### Record excerpts

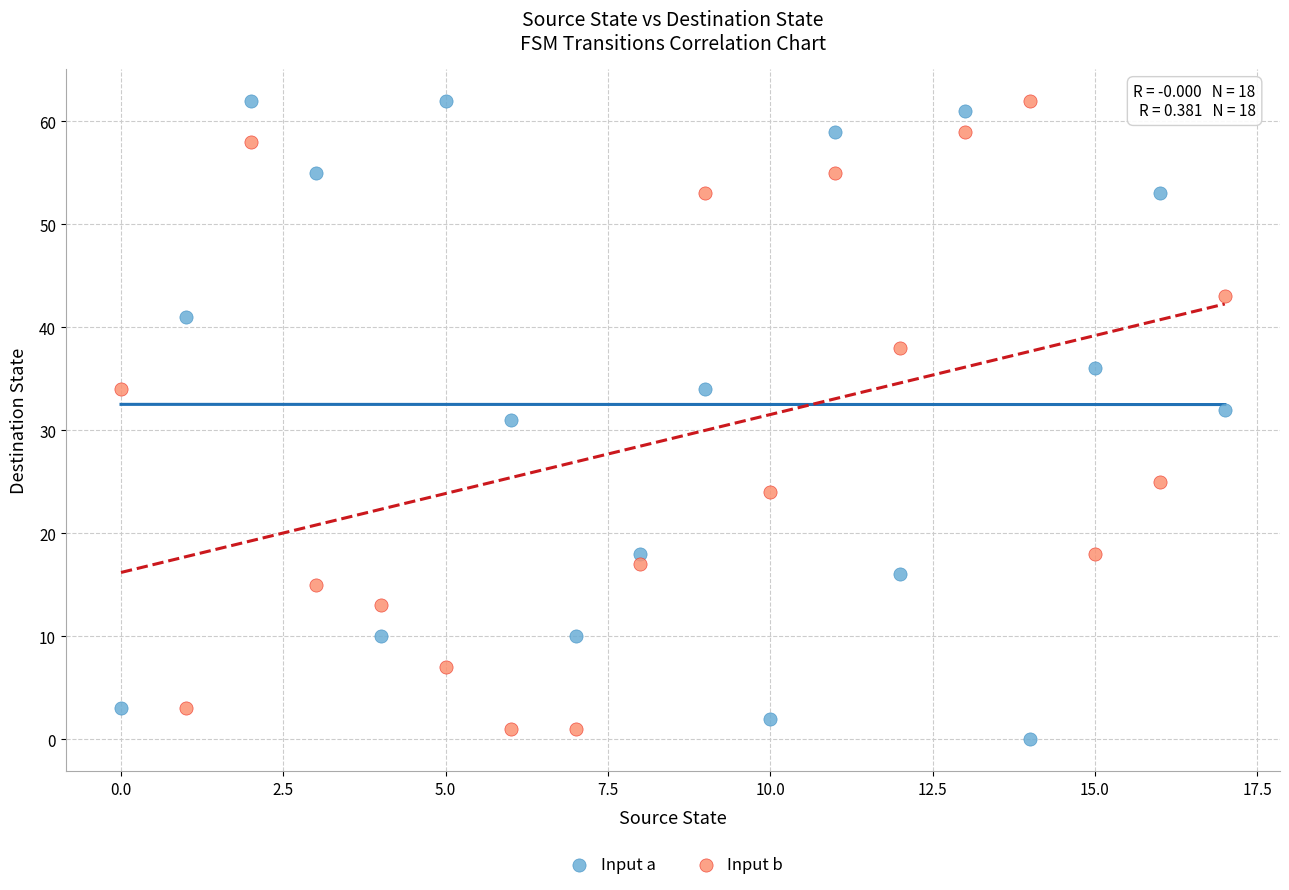

Which series reaches the minimum Y coordinate?

Input a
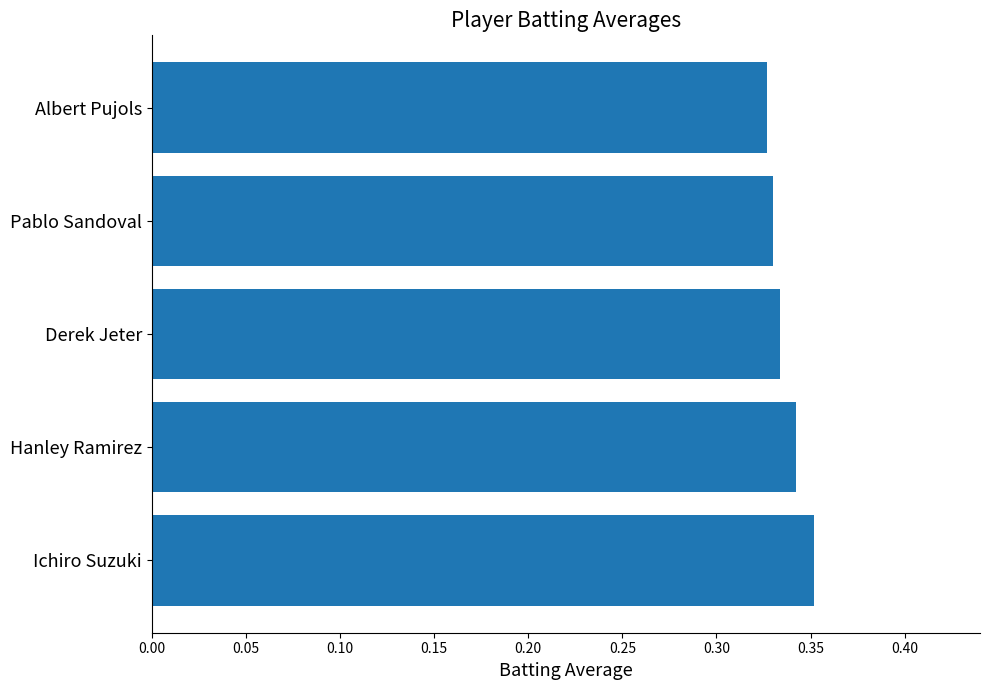

The value at Ichiro Suzuki is 0.5. True or false?

False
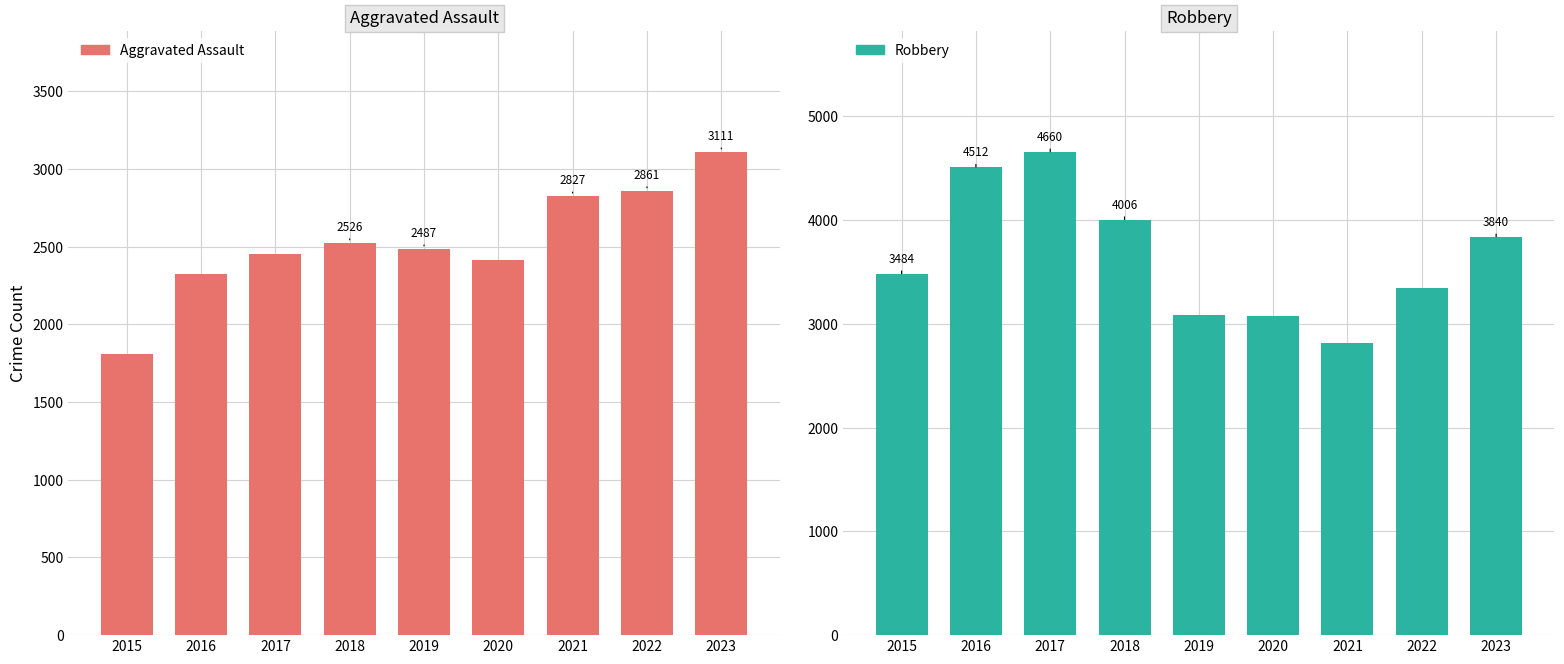

At which category does the chart reach its minimum across all series?

2015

### Required action
Pull out every line of the data above that contains the word "minimum", and copy each one unchanged.

### Response to the task
Which series reaches the minimum Y coordinate?
At which category does the chart reach its minimum across all series?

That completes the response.